= What you are asked to do =
Exact copies of the records below are needed, free of pictures.

==============================

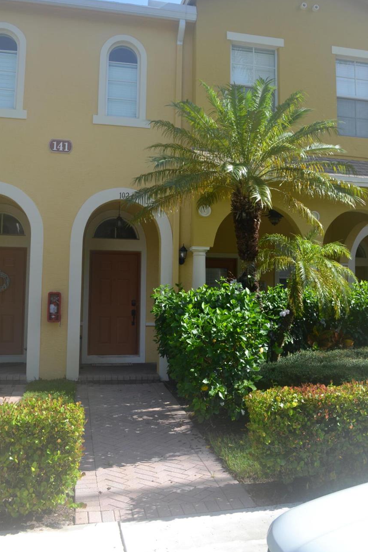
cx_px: 219
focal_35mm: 36
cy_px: 247
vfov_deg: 53.0
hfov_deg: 36.7
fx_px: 552
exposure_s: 1/160
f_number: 6.3
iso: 100
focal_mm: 20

==============================

= Solution below =
cx_px: 219
focal_35mm: 36
cy_px: 247
vfov_deg: 53.0
hfov_deg: 36.7
fx_px: 552
exposure_s: 1/160
f_number: 6.3
iso: 100
focal_mm: 20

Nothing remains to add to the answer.